Exercise instructions
All of the data is to be set down again without alteration.

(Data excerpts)
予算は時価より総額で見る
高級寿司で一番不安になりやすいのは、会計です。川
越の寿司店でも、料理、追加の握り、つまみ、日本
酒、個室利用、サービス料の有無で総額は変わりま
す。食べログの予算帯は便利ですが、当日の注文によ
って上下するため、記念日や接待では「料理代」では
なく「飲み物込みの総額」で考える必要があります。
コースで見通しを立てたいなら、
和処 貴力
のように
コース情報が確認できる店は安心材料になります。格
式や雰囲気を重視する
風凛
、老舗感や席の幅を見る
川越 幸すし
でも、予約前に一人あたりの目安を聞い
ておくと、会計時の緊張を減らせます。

Response to this task
予算は時価より総額で見る
高級寿司で一番不安になりやすいのは、会計です。川
越の寿司店でも、料理、追加の握り、つまみ、日本
酒、個室利用、サービス料の有無で総額は変わりま
す。食べログの予算帯は便利ですが、当日の注文によ
って上下するため、記念日や接待では「料理代」では
なく「飲み物込みの総額」で考える必要があります。
コースで見通しを立てたいなら、
和処 貴力
のように
コース情報が確認できる店は安心材料になります。格
式や雰囲気を重視する
風凛
、老舗感や席の幅を見る
川越 幸すし
でも、予約前に一人あたりの目安を聞い
ておくと、会計時の緊張を減らせます。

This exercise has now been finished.